Taxes: Any taxes which seller may be required to pay or collect under existing or future law upon or with respect to the sale, purchase, delivery, transportation, storage, processing, use, or consumption of any of the goods or services covered hereby including all taxes upon or measured by receipts from sales or services shall be in addition to the price and buyer shall pay such tax to Seller upon demand.

12

Assignment: No assignment of Buyer's rights or duties under this transaction may be made without the express written consent of Seller.

13

Remittances and Title: Unless otherwise stipulated on any invoice, all sums due are payable in coin or currency of Canada, free of exchange, collection, or other charges at Calgary, AB according to the terms stated in this instrument. Seller reserves the right to require at any time full or partial payment in advance of tender of delivery. Title to the goods shall not pass from Seller to Buyer until full payment for such goods is actually received by Seller.

14

Force Majeure: Seller shall not be liable for any delay in performance due to fire, explosion, casualty, strike or other labor difficulties, shortage of material, utility, facility, or labor delay in transportation, breakdown, or accident, compliance with or other action taken to carry out the intent or purpose of any law or regulation, or any cause whether similar or dissimilar beyond Seller's reasonable control, and Seller shall have such additional time for performance as may be reasonably necessary under the circumstances and the right to apportion its production among the customers in any manner it deems fit.
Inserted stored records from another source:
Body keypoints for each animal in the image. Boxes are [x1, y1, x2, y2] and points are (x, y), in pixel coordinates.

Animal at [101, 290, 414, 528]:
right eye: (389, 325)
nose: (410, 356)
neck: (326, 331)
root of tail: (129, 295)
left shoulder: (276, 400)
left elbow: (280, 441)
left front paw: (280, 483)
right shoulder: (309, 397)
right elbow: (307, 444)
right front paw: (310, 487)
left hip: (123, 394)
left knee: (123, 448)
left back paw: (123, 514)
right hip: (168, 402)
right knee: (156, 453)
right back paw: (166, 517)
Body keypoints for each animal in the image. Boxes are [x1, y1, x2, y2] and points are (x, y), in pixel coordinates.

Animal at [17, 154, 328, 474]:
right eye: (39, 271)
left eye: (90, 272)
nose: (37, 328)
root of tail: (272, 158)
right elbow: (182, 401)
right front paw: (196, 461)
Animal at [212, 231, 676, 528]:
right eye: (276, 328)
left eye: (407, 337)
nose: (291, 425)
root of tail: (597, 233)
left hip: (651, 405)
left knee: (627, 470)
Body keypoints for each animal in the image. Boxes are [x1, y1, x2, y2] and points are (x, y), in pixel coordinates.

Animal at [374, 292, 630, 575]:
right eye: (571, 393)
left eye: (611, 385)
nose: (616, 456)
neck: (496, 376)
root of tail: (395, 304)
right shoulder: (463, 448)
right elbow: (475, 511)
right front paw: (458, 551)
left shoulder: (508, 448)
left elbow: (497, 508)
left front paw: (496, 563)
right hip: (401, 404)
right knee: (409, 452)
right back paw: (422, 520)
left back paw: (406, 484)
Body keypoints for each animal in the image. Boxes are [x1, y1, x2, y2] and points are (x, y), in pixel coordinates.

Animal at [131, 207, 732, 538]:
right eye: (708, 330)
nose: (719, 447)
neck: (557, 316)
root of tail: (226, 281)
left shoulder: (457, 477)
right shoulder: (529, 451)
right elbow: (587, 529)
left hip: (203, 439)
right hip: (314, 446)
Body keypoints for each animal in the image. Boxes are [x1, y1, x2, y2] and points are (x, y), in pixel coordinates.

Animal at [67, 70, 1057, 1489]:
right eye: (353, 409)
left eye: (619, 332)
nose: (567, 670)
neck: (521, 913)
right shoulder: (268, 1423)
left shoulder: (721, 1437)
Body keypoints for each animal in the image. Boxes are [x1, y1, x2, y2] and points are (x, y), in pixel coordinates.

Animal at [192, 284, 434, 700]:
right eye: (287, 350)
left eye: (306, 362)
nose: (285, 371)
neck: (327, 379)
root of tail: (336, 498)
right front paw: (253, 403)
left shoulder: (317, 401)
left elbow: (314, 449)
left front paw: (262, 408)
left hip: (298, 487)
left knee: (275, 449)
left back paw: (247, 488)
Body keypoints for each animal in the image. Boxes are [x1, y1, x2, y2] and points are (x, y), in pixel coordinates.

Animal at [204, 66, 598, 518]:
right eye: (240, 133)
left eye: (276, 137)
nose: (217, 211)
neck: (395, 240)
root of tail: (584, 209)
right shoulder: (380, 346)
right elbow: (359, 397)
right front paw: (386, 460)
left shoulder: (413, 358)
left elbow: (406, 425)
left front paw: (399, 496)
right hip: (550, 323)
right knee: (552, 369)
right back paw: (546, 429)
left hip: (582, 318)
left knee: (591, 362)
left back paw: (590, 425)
Buyer shall hold Seller harmless from any and all liability for damages, including direct, indirect, special, consequential, or incidental damages that Buyer may incur as a result of such delay.

15

Choice of Law: The Purchase Order is governed by the laws of the Province of Alberta and the federal laws of Canada applicable therein and the Parties expressly exclude from application to the Purchase Order the United Nations Convention on Contracts for the International Sale of Goods.

16

Shipment Delays: Any statement by Seller regarding date of shipment is an estimate only. Seller shall not be liable for any and all delays in shipment including those arising in transit and Buyer shall hold Seller harmless from any and all liability for damages, including direct, indirect, special, consequential, or incidental damages, that Buyer may incur by reason of such delay.